Where a line of the data holds the word "Белгородская", copy that line.

- Saved entries -
+---+

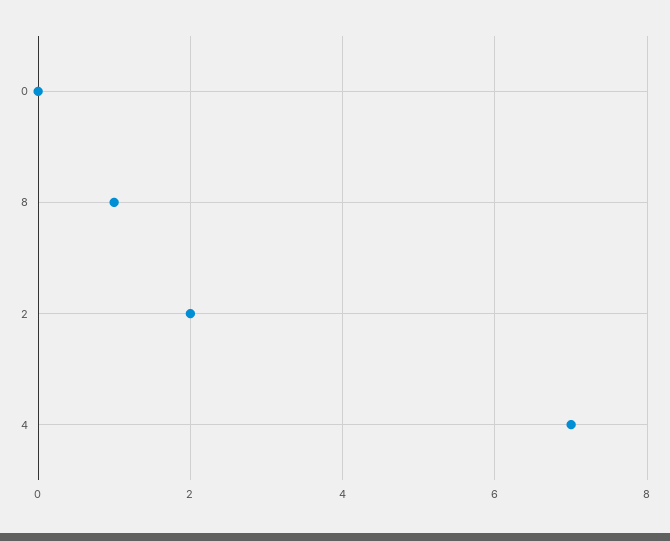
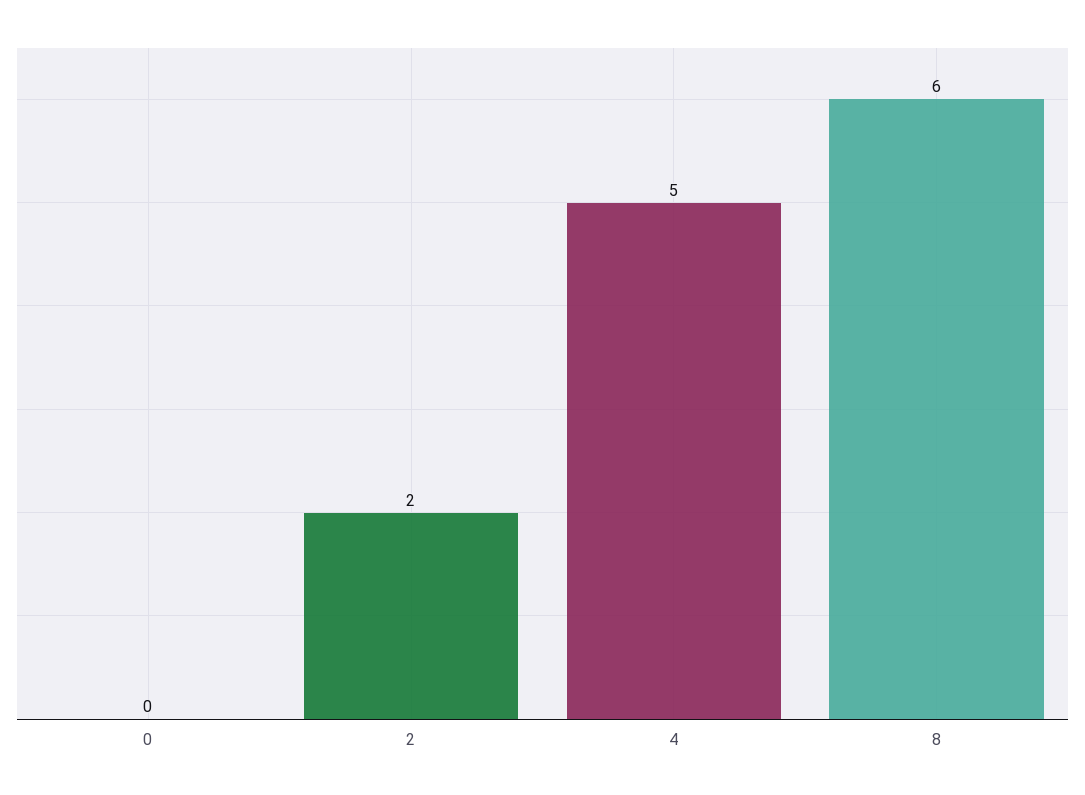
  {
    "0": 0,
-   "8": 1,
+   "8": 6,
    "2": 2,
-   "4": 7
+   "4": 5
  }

+---+

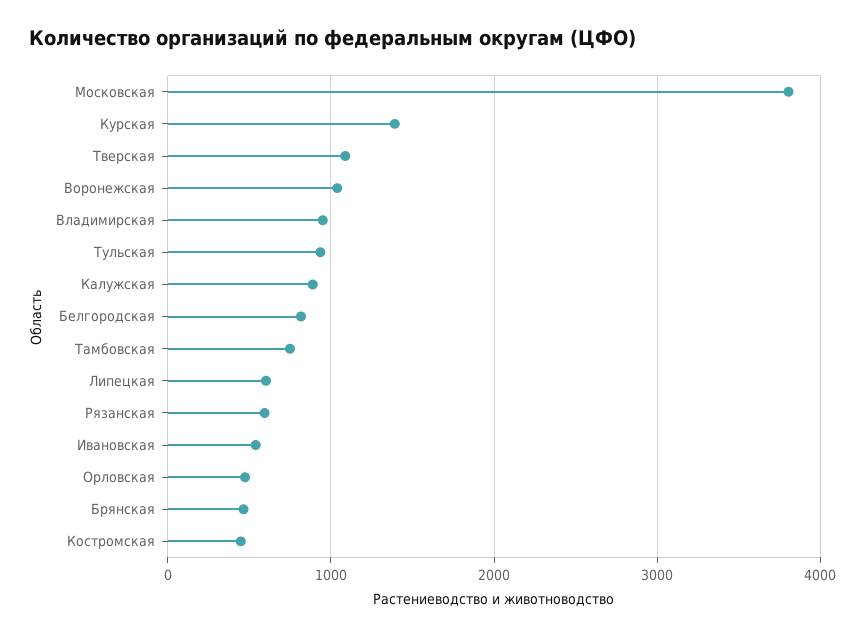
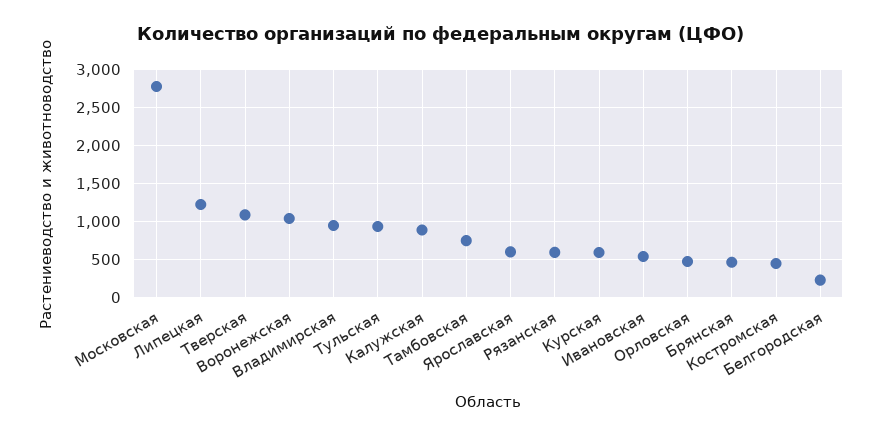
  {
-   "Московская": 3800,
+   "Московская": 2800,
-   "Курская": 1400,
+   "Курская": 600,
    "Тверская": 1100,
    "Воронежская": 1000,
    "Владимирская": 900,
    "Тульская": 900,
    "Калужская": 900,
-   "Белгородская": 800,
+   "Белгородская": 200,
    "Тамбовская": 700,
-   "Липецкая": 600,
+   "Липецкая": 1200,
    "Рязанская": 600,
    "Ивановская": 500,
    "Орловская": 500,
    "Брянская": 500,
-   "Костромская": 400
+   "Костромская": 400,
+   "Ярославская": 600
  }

+---+

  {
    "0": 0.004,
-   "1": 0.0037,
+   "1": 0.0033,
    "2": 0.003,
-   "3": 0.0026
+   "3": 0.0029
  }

+---+

- Solved problem -
-   "Белгородская": 800,
+   "Белгородская": 200,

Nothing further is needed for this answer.